Na época, uma das grandes objeções do cliente era que, nessa estrutura proposta, havia um potencial desequilíbrio em relação ao processo: caso o litígio levasse pouco tempo e fosse necessário empregar poucos recursos, o fundo teria um retorno grande, porque calculado conforme o benefício econômico; e se, de outro lado, o litígio levasse muito tempo para ser solucionado, e demandasse quantidade expressiva de recursos, o fundo garantiria sua remuneração prioritária (calculada, no mínimo, sobre um múltiplo do valor investido), sobrando poucos recursos para o próprio cliente.
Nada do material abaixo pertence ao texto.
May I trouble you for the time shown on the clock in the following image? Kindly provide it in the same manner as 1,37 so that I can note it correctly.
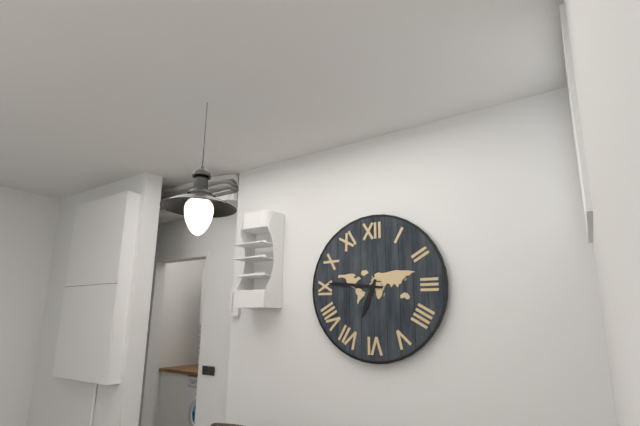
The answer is 6,46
Ou seja, se o processo demorasse 4 anos e meio para ser resolvido, o fundo teria 5 vezes o valor investido ou 40% do benefício econômico, o que fosse maior.
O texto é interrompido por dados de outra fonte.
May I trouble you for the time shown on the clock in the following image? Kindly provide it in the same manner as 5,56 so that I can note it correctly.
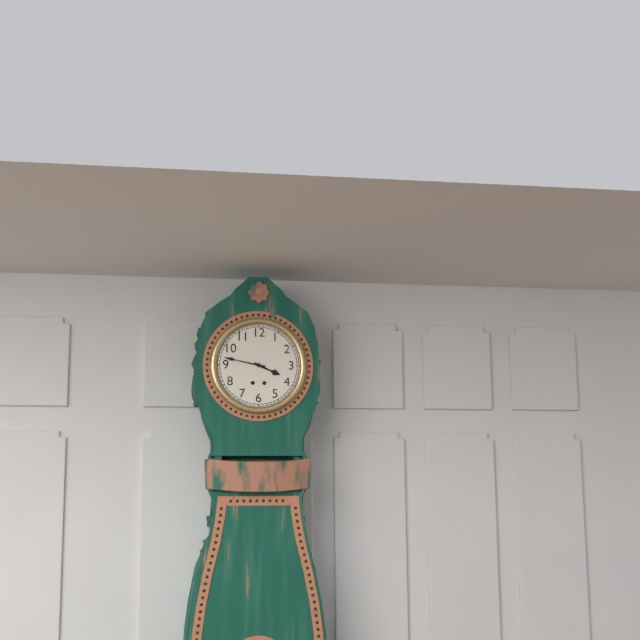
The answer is 3,47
Imaginando-se no caso concreto, se o cliente fosse bem-sucedido, ganhando a demanda, porém não em seu valor integral (supondo-se, no caso, um sucesso de US$ 20 milhões, e não US$ 30 milhões) após 4 anos e meio (duração em que o múltiplo já seria 5 vezes o valor investido), e tivesse gastado US$ 3 milhões ao longo do litígio, o cliente ficaria com US$ 5 milhões, enquanto o fundo receberia US$ 15 milhões. Se fosse a modelagem apenas pelo percentual do benefício econômico (ou seja, 40%), o cliente ficaria com US$ 12 milhões e o fundo, com US$ 8 milhões.

Para elucidar um pouco sobre o alinhamento de interesses e sistemas que podem existir em uma operação de financiamento de litígio, é interessante recorrer a um artigo publicado na Vanderbilt University Law School (“Agency Costs in Third-Party Litigation Finance Reconsidered”)1, em que o autor parte de três exemplos de estruturas clássicas, conforme abaixo:

 

Duração do Litígio

 

0-12 meses

12-24 meses

24+ meses

Retorno do Financiador

(Exemplo 1)

15% do benefício econômico

17% do benefício econômico

20% do benefício econômico

Retorno do Financiador

(Exemplo 2)

2x valor investido

3x valor investido

4x valor investido

Retorno do Financiador

(Exemplo 3)

O maior entre 2x o valor investido e 15% do benefício econômico

O maior entre 2,75x o valor investido e 17% do benefício econômico

O maior entre 3,35x o valor investido e 20% do benefício econômico

O Exemplo 1 é o mais simples: o fundo simplesmente tem um percentual do benefício econômico, se o caso for bem-sucedido, podendo variar numa taxa de 15 a 20%, a depender da duração do litígio. Um alinhamento de interesses é claro: quanto mais o cliente recebe, mais o financiador também recebe. O financiador, em razão do custo do dinheiro no tempo, geralmente busca negociar um percentual crescente, conforme a duração do litígio se estenda.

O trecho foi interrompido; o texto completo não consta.